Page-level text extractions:
»»

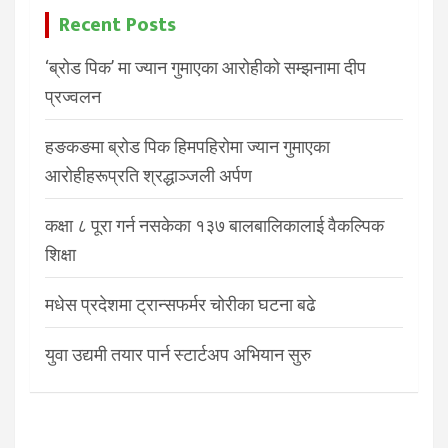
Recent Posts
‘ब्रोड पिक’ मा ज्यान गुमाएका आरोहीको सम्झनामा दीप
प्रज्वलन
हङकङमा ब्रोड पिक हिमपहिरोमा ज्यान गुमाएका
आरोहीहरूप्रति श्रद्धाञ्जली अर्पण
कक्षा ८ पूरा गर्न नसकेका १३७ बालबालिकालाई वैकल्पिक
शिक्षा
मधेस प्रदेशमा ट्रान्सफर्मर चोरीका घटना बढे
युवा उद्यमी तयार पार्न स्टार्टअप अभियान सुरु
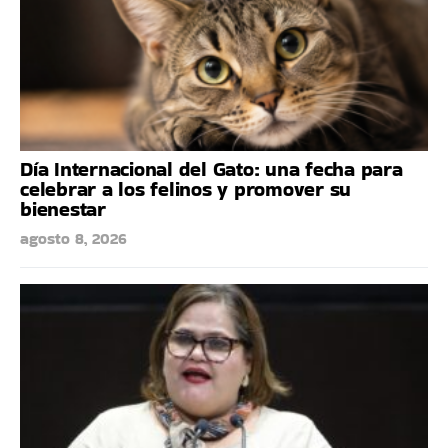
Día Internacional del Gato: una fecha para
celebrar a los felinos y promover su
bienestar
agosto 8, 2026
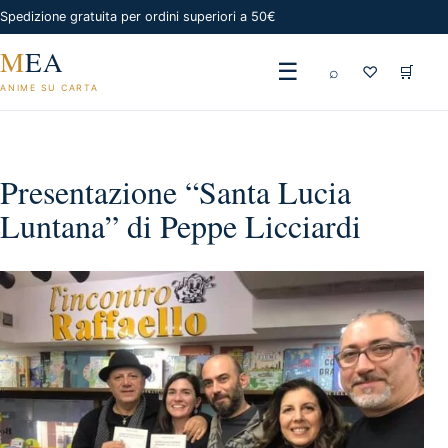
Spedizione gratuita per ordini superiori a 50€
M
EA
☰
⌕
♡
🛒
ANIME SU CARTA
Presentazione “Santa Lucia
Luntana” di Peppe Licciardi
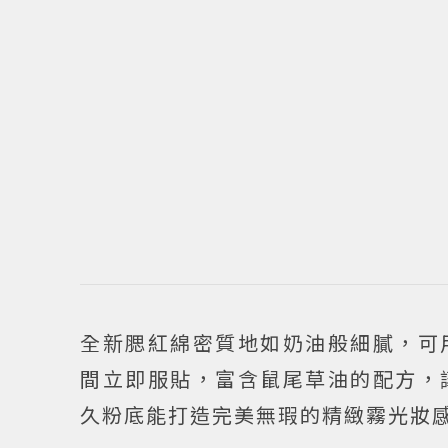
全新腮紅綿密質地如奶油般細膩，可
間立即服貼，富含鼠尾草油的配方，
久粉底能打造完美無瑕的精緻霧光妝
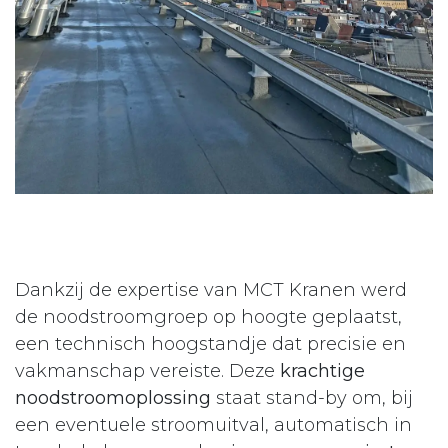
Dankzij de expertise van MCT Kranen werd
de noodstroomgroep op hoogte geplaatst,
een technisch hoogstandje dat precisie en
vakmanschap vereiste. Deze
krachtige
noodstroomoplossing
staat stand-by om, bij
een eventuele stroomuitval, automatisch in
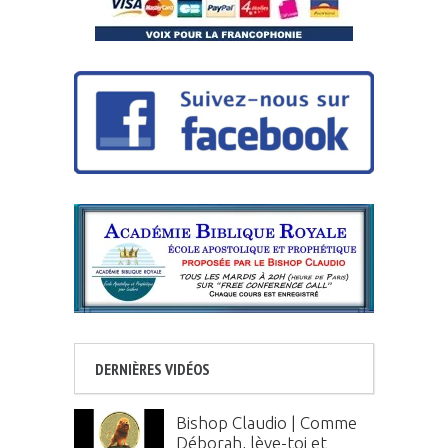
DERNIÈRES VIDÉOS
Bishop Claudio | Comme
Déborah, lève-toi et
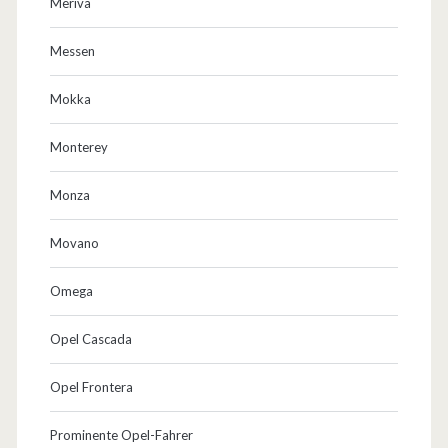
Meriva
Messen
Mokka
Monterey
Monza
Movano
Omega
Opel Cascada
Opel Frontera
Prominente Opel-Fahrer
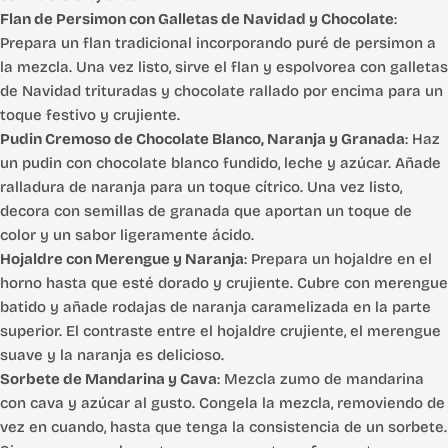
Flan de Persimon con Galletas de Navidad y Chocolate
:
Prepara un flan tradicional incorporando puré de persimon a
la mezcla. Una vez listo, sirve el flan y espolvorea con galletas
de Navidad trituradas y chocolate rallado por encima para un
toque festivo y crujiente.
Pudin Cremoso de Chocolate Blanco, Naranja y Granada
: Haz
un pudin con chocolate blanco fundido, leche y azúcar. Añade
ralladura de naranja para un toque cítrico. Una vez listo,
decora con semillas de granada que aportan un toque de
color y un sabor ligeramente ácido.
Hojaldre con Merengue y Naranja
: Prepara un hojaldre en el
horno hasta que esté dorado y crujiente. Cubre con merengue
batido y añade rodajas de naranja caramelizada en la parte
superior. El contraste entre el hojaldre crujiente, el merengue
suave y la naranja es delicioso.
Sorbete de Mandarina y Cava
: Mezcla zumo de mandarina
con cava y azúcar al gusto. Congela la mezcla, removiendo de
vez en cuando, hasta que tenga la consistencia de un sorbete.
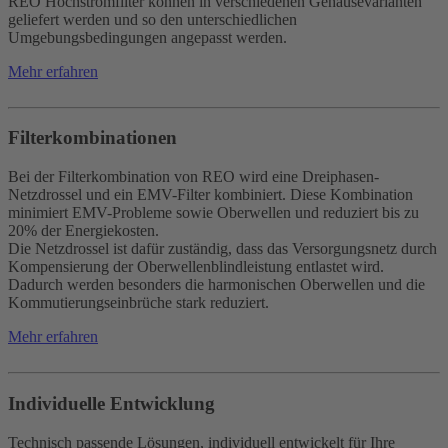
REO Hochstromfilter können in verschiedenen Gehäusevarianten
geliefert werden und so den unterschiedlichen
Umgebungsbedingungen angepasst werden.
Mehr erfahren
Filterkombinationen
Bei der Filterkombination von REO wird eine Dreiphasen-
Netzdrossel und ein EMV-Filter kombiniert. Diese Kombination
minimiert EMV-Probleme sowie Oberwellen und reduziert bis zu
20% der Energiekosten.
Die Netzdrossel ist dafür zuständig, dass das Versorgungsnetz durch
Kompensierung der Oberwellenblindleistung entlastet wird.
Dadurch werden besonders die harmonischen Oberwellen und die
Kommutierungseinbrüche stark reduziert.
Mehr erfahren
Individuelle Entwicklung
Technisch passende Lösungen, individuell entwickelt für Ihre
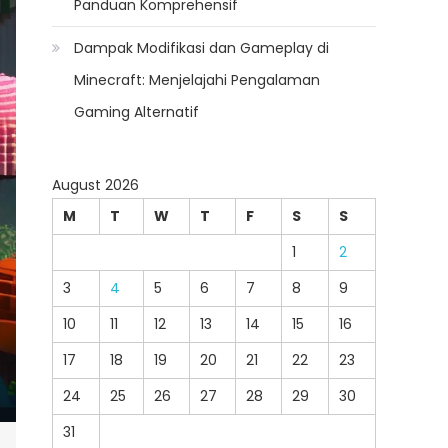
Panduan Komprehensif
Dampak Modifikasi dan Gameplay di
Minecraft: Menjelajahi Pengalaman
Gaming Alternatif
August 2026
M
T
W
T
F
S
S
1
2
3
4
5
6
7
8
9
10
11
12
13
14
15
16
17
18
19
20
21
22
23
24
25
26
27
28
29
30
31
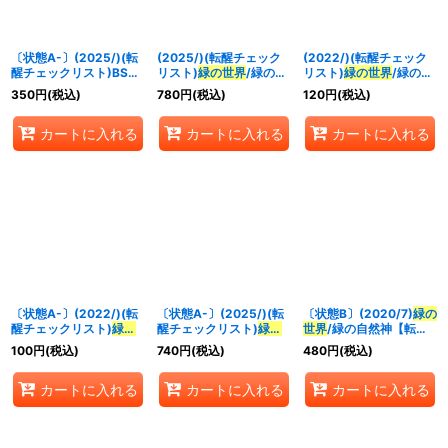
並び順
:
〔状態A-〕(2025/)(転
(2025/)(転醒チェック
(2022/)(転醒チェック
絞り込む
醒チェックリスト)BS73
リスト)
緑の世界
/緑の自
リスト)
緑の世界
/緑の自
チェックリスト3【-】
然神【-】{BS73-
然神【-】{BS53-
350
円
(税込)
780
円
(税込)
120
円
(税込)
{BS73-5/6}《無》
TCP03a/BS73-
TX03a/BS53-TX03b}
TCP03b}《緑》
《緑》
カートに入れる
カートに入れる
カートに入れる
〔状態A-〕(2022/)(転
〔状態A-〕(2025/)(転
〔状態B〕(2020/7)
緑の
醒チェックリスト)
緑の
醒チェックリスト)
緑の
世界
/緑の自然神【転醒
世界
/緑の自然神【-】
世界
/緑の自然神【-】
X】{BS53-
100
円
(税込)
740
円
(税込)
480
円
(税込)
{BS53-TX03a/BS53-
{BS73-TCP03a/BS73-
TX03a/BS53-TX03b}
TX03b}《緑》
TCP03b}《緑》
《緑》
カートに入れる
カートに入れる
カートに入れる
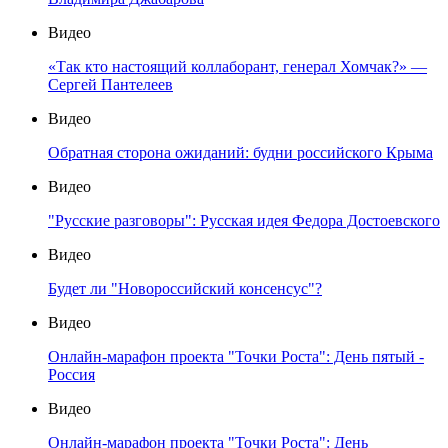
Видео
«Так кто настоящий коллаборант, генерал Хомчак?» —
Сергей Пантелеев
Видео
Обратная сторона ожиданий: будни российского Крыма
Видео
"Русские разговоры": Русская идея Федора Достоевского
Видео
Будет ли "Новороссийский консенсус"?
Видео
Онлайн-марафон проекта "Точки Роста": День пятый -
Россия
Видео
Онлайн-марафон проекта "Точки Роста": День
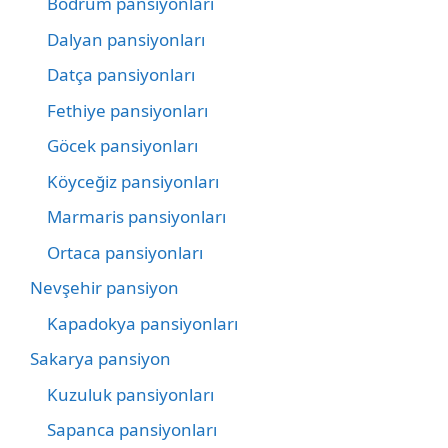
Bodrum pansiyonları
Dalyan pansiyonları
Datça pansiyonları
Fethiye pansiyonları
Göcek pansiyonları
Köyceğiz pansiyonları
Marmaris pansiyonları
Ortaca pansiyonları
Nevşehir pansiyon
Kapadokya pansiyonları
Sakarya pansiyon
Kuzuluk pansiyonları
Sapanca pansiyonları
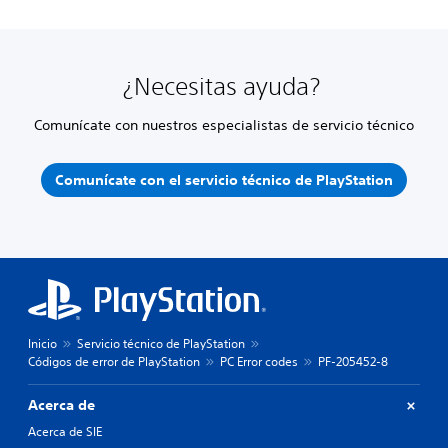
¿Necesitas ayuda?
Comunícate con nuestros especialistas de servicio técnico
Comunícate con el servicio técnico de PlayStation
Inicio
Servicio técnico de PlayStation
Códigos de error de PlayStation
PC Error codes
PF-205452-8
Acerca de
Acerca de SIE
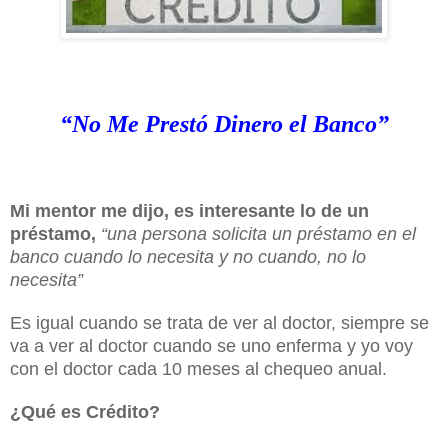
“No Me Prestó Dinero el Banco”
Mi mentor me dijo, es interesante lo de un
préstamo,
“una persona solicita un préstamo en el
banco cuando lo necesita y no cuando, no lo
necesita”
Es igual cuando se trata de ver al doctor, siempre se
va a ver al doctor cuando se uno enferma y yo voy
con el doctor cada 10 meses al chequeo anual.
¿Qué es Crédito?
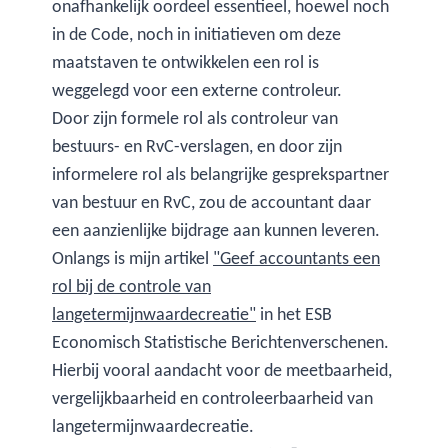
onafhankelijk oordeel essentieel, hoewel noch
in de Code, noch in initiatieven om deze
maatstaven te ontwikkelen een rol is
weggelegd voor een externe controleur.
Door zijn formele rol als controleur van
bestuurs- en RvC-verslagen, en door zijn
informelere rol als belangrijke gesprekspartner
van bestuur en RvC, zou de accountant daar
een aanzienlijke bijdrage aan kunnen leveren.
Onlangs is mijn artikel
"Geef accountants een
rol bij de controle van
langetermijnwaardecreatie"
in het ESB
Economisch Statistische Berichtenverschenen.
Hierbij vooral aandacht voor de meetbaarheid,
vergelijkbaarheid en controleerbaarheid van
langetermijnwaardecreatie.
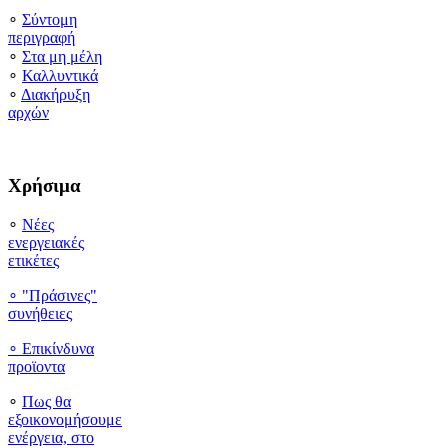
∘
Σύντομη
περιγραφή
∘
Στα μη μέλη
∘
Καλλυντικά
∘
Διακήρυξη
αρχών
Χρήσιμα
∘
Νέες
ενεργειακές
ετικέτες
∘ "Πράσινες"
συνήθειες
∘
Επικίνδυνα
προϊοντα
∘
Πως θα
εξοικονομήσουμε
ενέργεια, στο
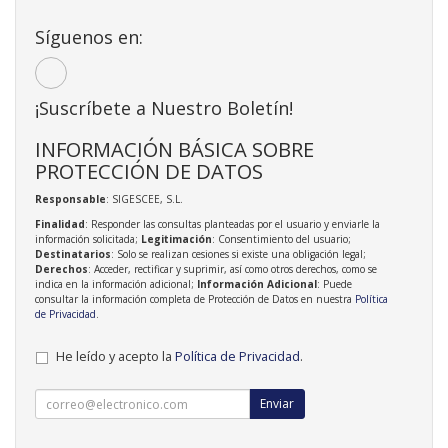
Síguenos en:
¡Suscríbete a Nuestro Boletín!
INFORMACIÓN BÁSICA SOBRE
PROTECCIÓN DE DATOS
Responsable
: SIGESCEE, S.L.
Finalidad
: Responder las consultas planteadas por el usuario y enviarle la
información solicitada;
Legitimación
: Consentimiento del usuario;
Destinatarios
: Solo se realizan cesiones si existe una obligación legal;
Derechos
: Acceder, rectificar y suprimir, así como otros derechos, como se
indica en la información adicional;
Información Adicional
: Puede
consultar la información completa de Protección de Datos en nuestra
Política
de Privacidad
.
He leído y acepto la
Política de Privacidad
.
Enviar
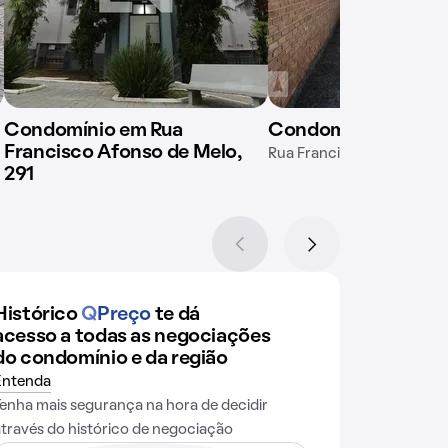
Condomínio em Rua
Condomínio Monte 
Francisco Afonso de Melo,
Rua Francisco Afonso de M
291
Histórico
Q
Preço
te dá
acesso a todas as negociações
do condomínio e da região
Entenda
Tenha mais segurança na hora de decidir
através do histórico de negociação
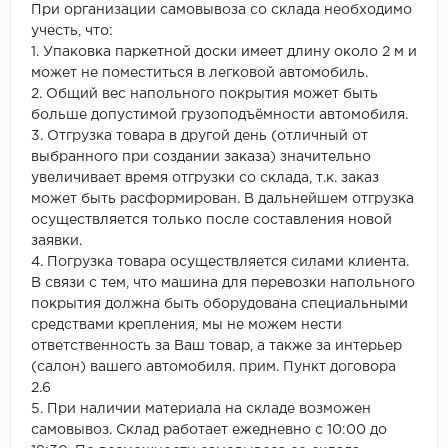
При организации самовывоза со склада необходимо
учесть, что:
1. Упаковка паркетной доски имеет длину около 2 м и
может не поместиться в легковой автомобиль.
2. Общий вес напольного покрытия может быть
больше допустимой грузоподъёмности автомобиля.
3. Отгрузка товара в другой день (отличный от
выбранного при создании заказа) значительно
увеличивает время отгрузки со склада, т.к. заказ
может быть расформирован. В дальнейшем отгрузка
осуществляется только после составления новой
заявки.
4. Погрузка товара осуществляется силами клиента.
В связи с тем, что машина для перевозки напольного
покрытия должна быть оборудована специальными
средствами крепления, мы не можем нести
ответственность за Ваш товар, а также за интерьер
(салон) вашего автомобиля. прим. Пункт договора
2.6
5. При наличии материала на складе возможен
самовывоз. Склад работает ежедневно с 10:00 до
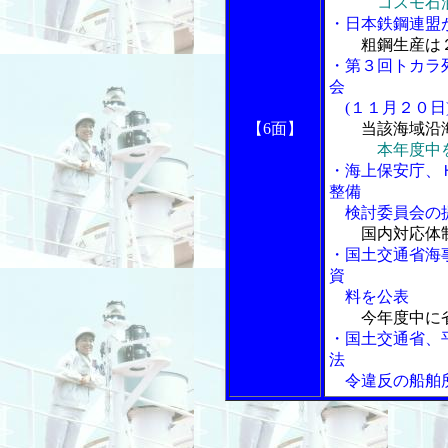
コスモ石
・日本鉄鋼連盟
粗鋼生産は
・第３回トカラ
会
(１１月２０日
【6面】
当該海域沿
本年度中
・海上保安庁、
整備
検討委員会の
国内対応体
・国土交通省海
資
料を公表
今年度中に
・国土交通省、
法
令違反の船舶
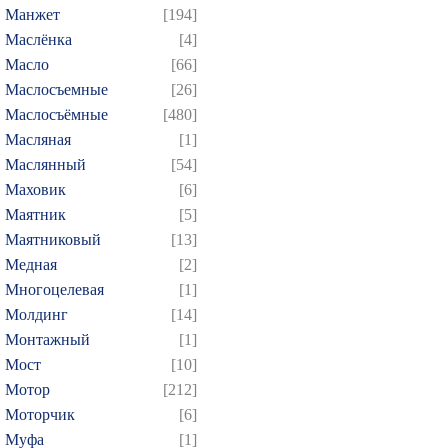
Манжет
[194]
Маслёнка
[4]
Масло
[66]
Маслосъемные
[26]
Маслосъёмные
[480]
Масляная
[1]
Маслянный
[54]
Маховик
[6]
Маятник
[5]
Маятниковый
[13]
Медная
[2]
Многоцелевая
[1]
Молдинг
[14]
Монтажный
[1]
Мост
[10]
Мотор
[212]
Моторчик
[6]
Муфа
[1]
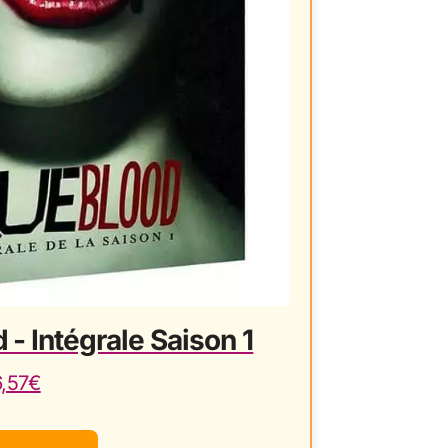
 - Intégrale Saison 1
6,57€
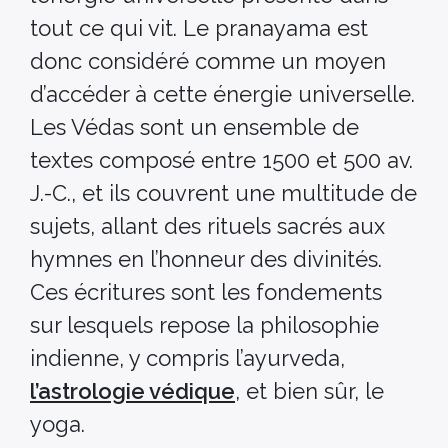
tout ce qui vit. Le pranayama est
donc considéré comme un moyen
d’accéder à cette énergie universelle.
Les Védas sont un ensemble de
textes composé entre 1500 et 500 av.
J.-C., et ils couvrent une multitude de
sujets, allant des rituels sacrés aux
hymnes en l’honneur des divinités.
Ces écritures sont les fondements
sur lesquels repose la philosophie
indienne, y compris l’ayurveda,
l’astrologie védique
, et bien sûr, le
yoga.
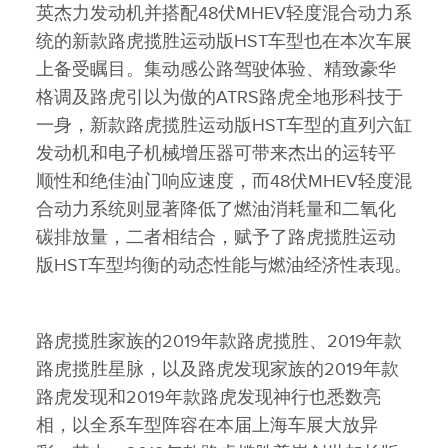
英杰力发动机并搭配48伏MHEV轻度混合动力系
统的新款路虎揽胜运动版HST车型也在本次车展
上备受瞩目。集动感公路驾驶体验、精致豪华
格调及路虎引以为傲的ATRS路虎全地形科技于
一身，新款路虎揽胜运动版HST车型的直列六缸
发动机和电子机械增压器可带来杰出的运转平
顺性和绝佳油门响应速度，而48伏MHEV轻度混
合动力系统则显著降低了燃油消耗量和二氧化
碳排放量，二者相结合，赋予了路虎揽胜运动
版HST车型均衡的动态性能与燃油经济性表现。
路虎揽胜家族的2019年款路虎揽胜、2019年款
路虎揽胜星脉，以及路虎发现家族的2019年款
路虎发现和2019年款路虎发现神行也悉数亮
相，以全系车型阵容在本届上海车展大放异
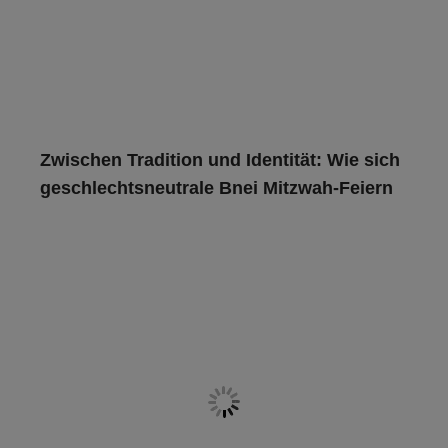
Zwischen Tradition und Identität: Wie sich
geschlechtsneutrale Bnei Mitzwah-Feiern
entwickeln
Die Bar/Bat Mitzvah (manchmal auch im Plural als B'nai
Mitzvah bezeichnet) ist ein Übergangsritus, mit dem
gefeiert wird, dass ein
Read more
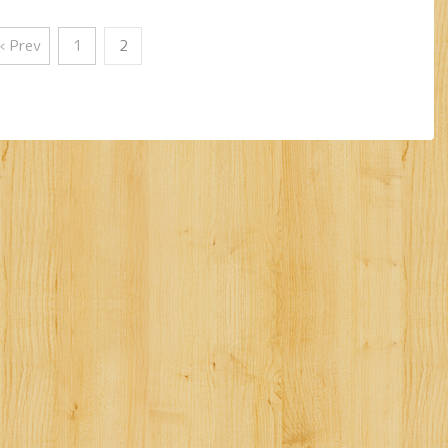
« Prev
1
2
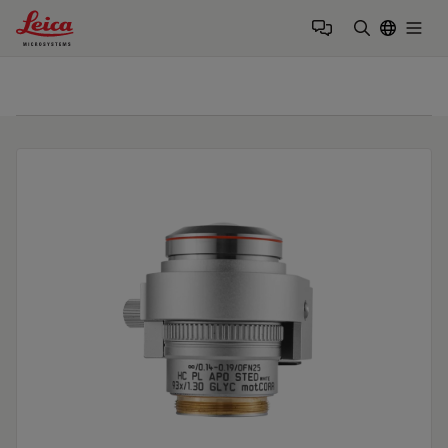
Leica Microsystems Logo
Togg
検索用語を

««

* [Required work]:
Transcribe the lines above exactly, beginning at the one with "horno hasta que" and ending at the one with "Kompensierung der Oberwellenblindleistung". Include both; exclude the pictures.

* [Finished task]:
horno hasta que esté dorado y crujiente. Cubre con merengue
batido y añade rodajas de naranja caramelizada en la parte
superior. El contraste entre el hojaldre crujiente, el merengue
suave y la naranja es delicioso.
Sorbete de Mandarina y Cava
: Mezcla zumo de mandarina
con cava y azúcar al gusto. Congela la mezcla, removiendo de
vez en cuando, hasta que tenga la consistencia de un sorbete.
REO Hochstromfilter können in verschiedenen Gehäusevarianten
geliefert werden und so den unterschiedlichen
Umgebungsbedingungen angepasst werden.
Mehr erfahren
Filterkombinationen
Bei der Filterkombination von REO wird eine Dreiphasen-
Netzdrossel und ein EMV-Filter kombiniert. Diese Kombination
minimiert EMV-Probleme sowie Oberwellen und reduziert bis zu
20% der Energiekosten.
Die Netzdrossel ist dafür zuständig, dass das Versorgungsnetz durch
Kompensierung der Oberwellenblindleistung entlastet wird.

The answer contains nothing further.